▶ _WHAT IS REQUIRED_
Needed from the entries below: every line that holds the word "lines".

BEGIN PROVIDED DATA

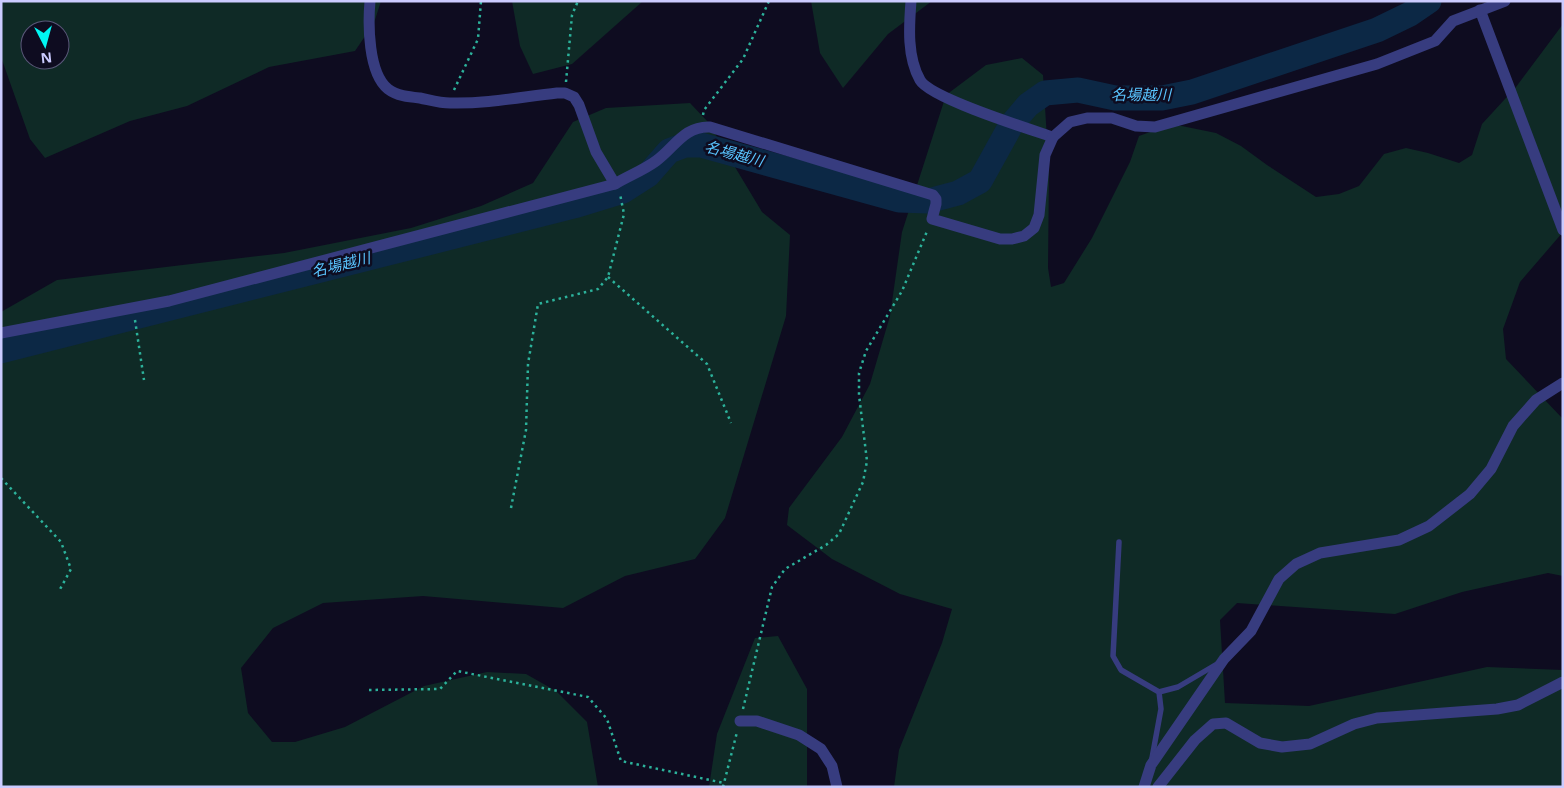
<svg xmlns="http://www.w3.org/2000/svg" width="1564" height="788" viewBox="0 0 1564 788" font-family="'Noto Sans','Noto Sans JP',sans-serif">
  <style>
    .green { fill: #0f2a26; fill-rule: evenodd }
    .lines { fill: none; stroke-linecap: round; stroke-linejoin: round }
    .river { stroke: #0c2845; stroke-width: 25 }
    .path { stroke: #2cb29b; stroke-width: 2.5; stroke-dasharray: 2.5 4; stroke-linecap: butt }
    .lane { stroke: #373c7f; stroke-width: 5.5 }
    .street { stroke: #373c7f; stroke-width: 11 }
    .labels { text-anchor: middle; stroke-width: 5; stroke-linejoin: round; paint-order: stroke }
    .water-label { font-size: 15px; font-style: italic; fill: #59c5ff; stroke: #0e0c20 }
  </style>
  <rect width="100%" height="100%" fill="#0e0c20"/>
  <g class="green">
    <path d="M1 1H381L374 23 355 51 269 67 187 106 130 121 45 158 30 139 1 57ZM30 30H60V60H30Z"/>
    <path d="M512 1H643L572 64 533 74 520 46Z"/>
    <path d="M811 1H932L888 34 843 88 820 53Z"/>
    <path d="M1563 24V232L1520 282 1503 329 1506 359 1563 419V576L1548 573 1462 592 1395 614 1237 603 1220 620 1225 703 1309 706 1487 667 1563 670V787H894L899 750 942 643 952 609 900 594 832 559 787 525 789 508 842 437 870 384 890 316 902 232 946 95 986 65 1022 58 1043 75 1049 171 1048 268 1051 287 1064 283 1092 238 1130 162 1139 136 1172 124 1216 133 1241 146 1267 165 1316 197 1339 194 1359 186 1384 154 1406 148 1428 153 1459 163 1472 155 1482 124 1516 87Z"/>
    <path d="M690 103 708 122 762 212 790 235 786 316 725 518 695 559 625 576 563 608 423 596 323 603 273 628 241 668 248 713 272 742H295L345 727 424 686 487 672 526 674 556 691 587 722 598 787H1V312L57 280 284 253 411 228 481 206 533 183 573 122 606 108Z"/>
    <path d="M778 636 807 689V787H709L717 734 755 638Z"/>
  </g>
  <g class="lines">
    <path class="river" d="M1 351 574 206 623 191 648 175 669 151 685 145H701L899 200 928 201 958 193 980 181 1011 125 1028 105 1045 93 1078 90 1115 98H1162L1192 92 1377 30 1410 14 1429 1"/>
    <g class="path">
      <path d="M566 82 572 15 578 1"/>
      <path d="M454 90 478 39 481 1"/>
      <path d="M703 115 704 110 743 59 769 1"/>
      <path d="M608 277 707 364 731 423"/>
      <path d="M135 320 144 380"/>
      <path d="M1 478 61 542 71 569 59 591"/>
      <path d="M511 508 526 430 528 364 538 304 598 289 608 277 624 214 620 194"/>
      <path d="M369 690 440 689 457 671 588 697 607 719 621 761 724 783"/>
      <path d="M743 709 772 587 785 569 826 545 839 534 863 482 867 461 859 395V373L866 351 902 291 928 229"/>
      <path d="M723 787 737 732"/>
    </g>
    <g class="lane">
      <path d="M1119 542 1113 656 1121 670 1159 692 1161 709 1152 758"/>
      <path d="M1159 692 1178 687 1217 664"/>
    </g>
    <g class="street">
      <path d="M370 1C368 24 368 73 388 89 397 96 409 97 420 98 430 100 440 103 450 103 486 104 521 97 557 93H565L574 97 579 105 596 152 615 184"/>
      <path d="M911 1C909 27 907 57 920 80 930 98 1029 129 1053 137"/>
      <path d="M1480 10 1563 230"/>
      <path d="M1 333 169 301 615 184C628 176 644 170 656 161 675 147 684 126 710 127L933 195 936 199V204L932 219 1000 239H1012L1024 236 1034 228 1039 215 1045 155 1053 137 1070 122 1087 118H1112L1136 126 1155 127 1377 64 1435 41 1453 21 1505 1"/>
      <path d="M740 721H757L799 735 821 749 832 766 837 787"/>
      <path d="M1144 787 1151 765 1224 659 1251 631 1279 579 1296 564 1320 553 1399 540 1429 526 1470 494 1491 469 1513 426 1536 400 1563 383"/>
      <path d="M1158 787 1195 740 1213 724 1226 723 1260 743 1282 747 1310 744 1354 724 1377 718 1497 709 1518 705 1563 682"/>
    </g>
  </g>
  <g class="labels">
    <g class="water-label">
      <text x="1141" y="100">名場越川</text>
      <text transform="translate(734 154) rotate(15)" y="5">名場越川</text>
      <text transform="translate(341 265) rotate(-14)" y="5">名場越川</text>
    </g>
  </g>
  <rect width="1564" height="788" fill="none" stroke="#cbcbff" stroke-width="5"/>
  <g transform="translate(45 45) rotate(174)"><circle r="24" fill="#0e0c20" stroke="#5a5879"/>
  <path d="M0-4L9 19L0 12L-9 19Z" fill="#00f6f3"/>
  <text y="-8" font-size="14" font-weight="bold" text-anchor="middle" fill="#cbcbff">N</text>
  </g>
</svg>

END PROVIDED DATA
BEGIN PROVIDED DATA

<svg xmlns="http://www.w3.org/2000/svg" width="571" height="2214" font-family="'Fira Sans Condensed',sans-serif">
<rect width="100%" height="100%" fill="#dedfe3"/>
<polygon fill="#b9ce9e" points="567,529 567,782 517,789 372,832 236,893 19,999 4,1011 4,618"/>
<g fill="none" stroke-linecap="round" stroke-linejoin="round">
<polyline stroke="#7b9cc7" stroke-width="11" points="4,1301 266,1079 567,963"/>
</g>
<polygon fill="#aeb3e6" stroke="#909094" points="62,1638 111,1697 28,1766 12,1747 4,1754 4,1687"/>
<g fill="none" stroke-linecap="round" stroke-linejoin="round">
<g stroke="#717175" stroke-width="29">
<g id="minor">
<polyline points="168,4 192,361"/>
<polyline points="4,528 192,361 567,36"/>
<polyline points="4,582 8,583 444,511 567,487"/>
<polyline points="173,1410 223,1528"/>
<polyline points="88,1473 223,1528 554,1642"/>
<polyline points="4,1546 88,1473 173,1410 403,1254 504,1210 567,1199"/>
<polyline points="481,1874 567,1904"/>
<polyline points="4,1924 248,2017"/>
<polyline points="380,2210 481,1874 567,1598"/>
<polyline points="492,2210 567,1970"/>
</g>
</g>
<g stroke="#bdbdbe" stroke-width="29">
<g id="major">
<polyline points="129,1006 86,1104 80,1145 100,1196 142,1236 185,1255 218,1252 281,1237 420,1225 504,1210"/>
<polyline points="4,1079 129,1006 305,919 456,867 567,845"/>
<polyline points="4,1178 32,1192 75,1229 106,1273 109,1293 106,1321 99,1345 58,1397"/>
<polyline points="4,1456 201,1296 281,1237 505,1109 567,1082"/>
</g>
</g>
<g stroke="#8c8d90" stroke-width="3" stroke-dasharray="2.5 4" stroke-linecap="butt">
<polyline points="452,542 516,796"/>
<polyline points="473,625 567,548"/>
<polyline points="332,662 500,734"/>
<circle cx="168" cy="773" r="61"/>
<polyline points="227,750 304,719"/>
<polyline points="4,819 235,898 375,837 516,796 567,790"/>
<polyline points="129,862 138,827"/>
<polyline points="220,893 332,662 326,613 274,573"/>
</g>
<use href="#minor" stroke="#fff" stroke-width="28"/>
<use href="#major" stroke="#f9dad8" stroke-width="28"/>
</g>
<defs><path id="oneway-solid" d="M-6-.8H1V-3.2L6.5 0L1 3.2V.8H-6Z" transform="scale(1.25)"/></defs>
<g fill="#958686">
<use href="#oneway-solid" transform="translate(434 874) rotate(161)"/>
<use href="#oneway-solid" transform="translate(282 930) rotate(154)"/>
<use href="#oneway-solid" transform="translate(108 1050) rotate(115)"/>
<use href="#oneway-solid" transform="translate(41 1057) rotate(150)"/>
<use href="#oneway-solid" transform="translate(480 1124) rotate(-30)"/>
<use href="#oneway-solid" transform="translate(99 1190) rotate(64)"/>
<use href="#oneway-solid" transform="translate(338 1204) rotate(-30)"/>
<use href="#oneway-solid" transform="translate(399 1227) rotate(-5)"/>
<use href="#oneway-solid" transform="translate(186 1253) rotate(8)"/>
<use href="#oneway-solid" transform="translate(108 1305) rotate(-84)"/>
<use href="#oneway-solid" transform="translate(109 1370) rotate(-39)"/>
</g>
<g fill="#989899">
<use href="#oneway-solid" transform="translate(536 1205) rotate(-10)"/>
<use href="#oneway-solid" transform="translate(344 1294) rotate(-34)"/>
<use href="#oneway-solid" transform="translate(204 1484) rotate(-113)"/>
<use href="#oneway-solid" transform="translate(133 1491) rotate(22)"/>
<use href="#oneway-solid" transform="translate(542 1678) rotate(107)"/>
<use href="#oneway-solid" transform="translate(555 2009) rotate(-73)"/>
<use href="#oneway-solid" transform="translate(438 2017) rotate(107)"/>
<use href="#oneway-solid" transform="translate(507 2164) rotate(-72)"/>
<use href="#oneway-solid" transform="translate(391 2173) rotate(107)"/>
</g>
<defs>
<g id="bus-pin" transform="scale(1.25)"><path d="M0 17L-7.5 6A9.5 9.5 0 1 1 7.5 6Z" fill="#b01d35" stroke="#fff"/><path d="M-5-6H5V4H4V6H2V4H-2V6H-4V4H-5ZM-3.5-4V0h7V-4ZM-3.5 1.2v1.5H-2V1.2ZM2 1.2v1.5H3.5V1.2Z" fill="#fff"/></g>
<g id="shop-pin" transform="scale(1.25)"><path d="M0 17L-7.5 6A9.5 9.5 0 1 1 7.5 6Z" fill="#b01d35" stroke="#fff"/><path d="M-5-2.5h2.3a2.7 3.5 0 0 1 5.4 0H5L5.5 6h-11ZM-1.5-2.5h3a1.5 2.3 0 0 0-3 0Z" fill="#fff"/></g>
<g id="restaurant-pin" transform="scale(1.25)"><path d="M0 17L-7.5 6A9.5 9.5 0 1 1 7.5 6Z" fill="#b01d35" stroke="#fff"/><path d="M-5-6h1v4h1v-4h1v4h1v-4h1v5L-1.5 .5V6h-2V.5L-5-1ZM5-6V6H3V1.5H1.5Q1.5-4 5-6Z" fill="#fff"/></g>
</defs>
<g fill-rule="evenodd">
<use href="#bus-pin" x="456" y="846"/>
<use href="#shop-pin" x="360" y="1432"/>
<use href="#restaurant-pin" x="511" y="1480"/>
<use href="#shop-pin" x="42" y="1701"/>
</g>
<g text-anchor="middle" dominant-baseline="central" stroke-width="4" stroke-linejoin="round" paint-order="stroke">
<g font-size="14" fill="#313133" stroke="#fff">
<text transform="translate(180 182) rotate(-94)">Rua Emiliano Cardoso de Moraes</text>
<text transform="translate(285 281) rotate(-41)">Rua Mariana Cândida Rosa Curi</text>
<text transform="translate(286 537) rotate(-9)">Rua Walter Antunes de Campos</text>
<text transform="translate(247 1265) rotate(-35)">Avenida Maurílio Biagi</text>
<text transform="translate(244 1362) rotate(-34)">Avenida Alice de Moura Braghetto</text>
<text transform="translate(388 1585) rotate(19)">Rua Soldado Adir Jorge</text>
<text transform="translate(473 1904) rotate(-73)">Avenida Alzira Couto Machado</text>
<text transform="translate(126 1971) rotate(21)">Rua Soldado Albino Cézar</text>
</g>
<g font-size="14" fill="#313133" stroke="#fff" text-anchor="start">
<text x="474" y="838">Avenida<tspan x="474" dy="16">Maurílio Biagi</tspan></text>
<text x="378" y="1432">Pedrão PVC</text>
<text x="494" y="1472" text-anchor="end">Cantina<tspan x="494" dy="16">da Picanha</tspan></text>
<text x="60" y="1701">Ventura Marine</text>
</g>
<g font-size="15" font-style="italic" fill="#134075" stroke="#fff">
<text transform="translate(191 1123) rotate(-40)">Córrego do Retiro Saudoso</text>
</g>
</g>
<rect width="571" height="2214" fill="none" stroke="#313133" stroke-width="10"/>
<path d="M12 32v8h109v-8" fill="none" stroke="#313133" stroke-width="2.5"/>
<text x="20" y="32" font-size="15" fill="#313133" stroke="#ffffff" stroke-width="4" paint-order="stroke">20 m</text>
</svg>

END PROVIDED DATA

▶ _ANSWER FOR THE TASK_
    .lines { fill: none; stroke-linecap: round; stroke-linejoin: round }
  <g class="lines">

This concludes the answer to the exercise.